“Eventually, all of us on this planet have to have the courage to sit around the table, take all our masks off and be one,” proclaims Oscar and Emmy winner Louis Gossett Jr. about what he thought HBO’s “Watchmen” is trying to say about the world today. “We’re not going to come together without it!” he declares. Watch our exclusive video interview with Gossett above.
HBO’s groundbreaking sci-fi hit is primarily set in Tulsa, Oklahoma, in an alternate reality 2019 where embattled police wear masks to protect their identity, a nefarious white supremacist cult terrorizes the city, a select band of officers wear face coverings as they mete out vigilante justice and otherworldly forces threaten all of their very existence.
Writer/producer Damon Lindelof (“Lost” and “The Leftovers”) developed the series for TV based on the 1987 DC Comics series created by Alan Moore and Dave Gibbons. It debuted late last year to rave reviews from critics and fans, a decade after the Zack Snyder film adaptation of the same name. While “Watchmen” contended as a drama at various awards earlier this year, winning numerous prizes across the board, HBO later re-classified it as a limited series for Emmy contention after Lindelof decided not to proceed with a second season.
The series stars Oscar and three-time Emmy champ Regina King, Oscar and three-time Emmy winner Jeremy Irons and three-time Emmy winner Jean Smart. Gossett, an Academy Award champ for “An Officer and a Gentleman” and Emmy winner for “Roots,” co-stars as Will Reeves, who we learn through flashbacks is the wheelchair-bound grandfather of Angela Abar (King), a former NYPD cop who becomes original vigilante Hooded Justice, who was in a relationship with Nelson Gardner (otherwise known as Captain Metropolis).

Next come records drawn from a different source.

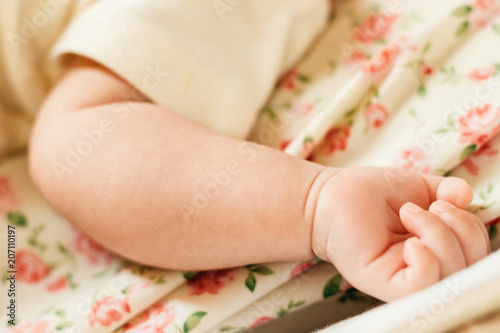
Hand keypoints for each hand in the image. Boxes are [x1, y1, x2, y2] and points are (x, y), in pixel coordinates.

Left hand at [310, 167, 489, 300]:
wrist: (329, 194)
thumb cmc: (368, 192)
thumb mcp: (416, 187)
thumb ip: (445, 192)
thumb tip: (466, 196)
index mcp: (434, 249)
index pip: (473, 253)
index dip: (471, 228)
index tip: (443, 202)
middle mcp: (422, 268)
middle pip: (468, 268)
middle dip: (462, 230)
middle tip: (433, 207)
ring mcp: (401, 277)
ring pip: (449, 276)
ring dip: (440, 236)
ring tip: (410, 213)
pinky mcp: (381, 282)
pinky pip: (420, 285)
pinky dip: (426, 259)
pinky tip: (409, 241)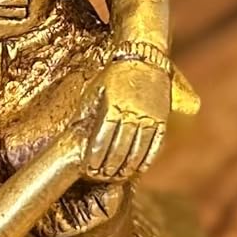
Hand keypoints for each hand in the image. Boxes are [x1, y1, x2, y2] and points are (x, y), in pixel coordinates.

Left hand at [81, 58, 169, 181]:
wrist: (143, 60)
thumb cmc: (112, 77)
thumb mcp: (95, 90)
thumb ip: (88, 112)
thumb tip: (75, 134)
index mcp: (112, 106)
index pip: (103, 139)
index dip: (96, 156)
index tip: (90, 168)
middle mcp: (132, 112)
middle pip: (120, 147)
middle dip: (110, 165)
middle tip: (103, 176)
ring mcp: (149, 116)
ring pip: (138, 149)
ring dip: (128, 166)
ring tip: (118, 175)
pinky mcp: (162, 118)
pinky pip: (155, 144)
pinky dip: (147, 159)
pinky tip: (139, 168)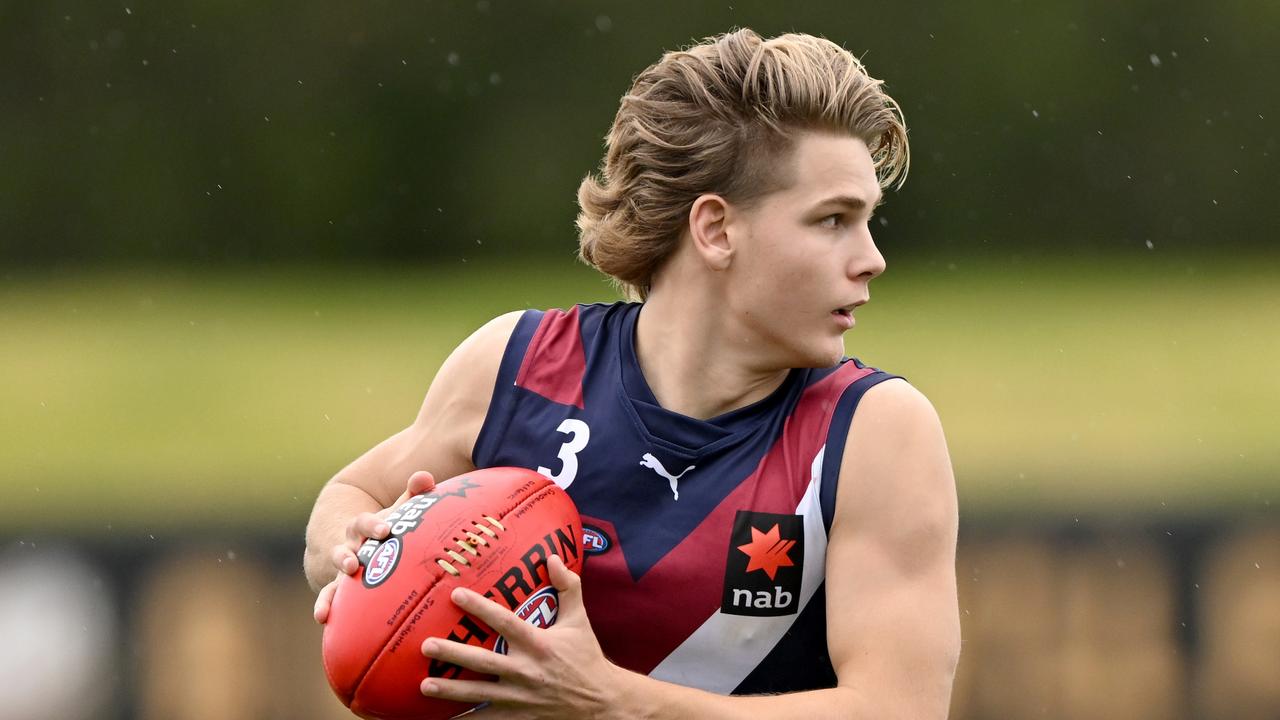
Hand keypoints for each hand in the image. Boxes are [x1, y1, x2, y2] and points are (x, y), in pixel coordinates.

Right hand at [314, 470, 435, 622]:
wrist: (351, 541)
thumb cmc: (385, 528)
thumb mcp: (397, 511)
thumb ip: (412, 495)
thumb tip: (426, 475)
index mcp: (363, 527)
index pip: (365, 523)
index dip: (373, 526)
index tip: (385, 530)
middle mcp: (349, 547)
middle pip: (344, 549)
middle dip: (346, 556)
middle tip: (353, 564)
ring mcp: (341, 569)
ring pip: (333, 576)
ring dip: (332, 585)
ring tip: (331, 601)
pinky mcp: (339, 589)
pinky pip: (328, 597)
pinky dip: (324, 606)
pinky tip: (321, 618)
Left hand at [420, 555, 626, 718]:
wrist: (601, 700)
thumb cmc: (586, 655)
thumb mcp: (579, 619)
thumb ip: (568, 586)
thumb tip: (552, 557)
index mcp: (540, 643)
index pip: (505, 622)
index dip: (480, 607)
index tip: (455, 594)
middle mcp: (527, 670)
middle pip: (483, 661)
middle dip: (454, 653)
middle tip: (426, 645)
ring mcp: (521, 696)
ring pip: (480, 693)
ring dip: (451, 689)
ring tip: (425, 685)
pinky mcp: (520, 715)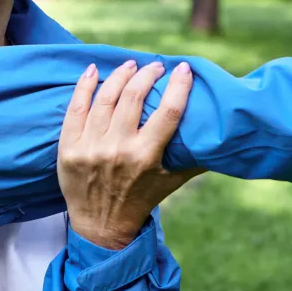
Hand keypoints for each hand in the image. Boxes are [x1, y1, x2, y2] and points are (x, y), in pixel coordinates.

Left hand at [58, 59, 204, 249]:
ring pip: (106, 97)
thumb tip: (222, 138)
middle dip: (147, 74)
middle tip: (155, 66)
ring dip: (121, 75)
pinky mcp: (69, 147)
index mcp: (146, 156)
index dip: (178, 85)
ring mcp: (90, 147)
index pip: (167, 112)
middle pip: (134, 96)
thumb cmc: (141, 199)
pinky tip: (94, 70)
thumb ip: (195, 159)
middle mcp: (118, 149)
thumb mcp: (172, 181)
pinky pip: (76, 107)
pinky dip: (85, 85)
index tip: (183, 68)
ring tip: (131, 65)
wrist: (100, 226)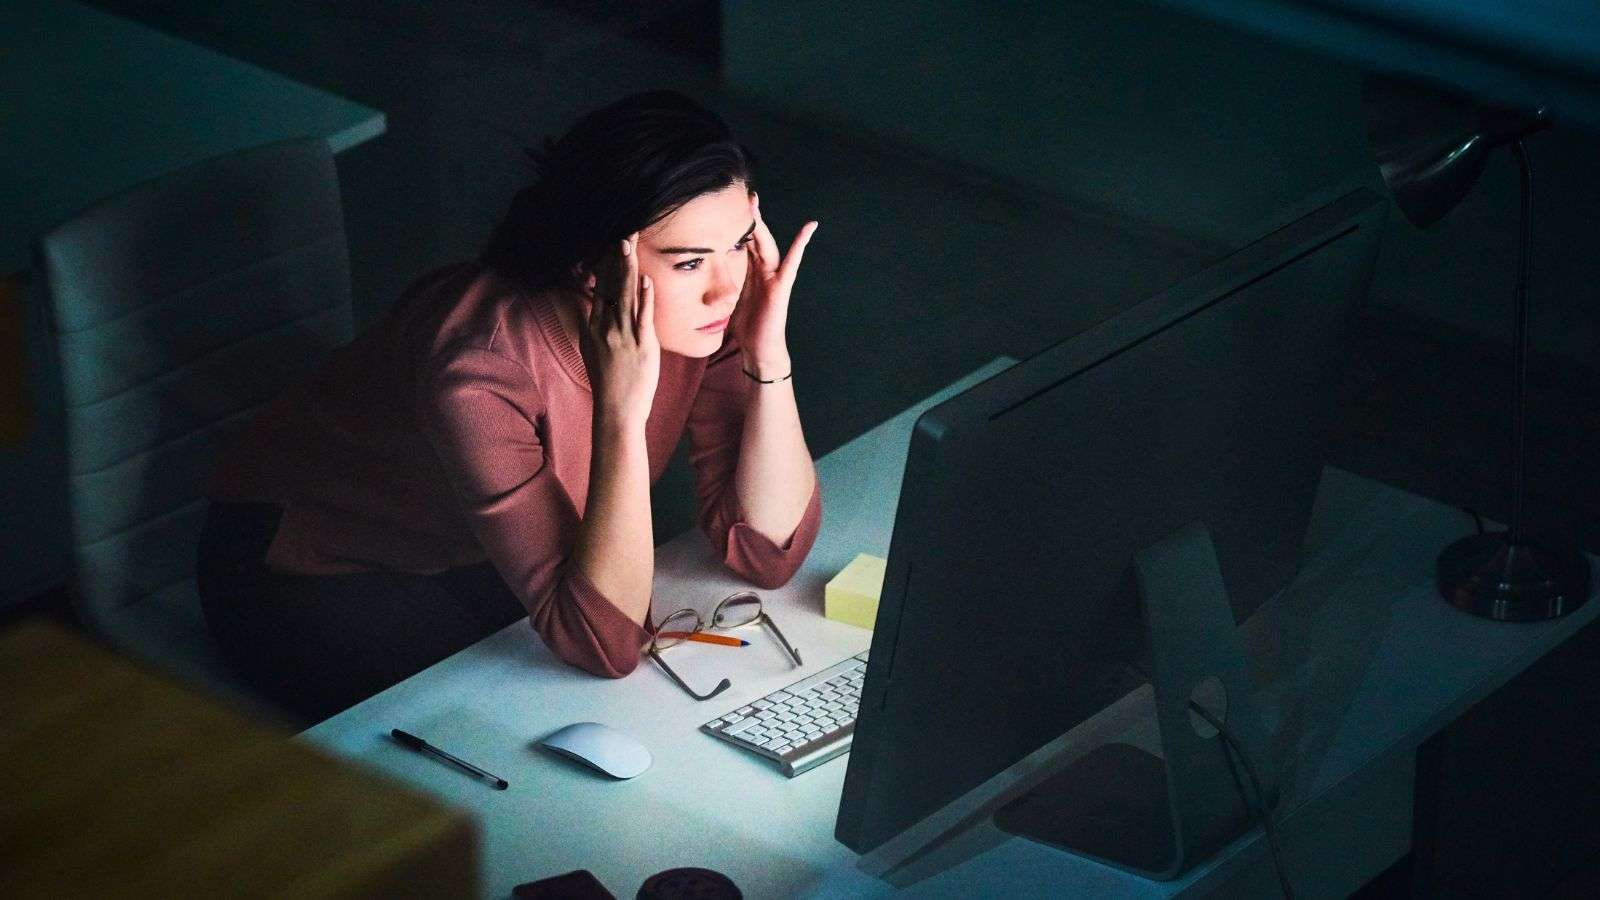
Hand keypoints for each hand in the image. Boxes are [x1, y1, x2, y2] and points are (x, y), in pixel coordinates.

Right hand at [579, 232, 658, 429]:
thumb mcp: (593, 352)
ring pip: (626, 296)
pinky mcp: (642, 347)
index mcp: (593, 329)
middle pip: (612, 286)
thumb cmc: (609, 384)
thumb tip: (593, 310)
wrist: (617, 411)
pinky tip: (646, 280)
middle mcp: (606, 329)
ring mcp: (624, 337)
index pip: (600, 290)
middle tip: (623, 233)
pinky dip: (645, 298)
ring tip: (630, 245)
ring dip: (629, 268)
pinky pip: (643, 318)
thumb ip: (593, 329)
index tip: (610, 245)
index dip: (606, 266)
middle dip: (618, 258)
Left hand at [732, 192, 816, 374]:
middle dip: (748, 216)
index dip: (734, 225)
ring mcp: (773, 276)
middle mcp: (762, 270)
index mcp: (748, 271)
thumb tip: (701, 275)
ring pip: (766, 243)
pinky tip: (810, 227)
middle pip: (754, 237)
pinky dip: (801, 243)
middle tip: (742, 194)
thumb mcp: (727, 299)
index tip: (724, 205)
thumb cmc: (745, 327)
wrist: (758, 349)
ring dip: (761, 223)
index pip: (740, 242)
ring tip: (755, 201)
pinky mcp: (781, 286)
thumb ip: (721, 284)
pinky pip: (792, 261)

Gossett was enamored with the show’s unique exploration of the devastating Tulsa race massacre that took place just shy of 100 years ago in a sepia-toned Tulsa, which is where the series starts. After Tulsa, the series flashes forward to the present day in its alternate reality, becoming a powerful and unique take on how race and violence have shaped America. In the months after “Watchmen” aired, those themes resonated even more so after the deaths of Breonna Taylor, George Floyd and others spurred uprisings against white supremacy and anti-Black violence.
The actor credits Lindelof with imbuing the series with that sense of urgency and uncanny relevance in our current cultural and political landscape. “I’m completely drawn in by his ability to change my mind and to move me along and move the story along. One of the things he moved me along on, which I told him about, is the wearing of the masks and how apropos it was,” he explains. “In the last scene that this old man does that you see him in, he says ‘sometimes you’ve got to take the mask off because wounds do not heal in the dark.'”
Gossett believe that the series is ultimately about coming together in the face of adversity and division. “We can’t do without one another,” he declares. “Every film I did, including ‘Watchmen,’ I’m playing those characters with that philosophy and that philosophy seems to hold on even in the presence of a brilliant man like Damon Lindelof,” he says. “What a wonderful opportunity for someone like me to help a brilliant man like Damon tell that story even deeper by my portrayal, to bring my experience to that wonderful tapestry that this brilliant man wrote.”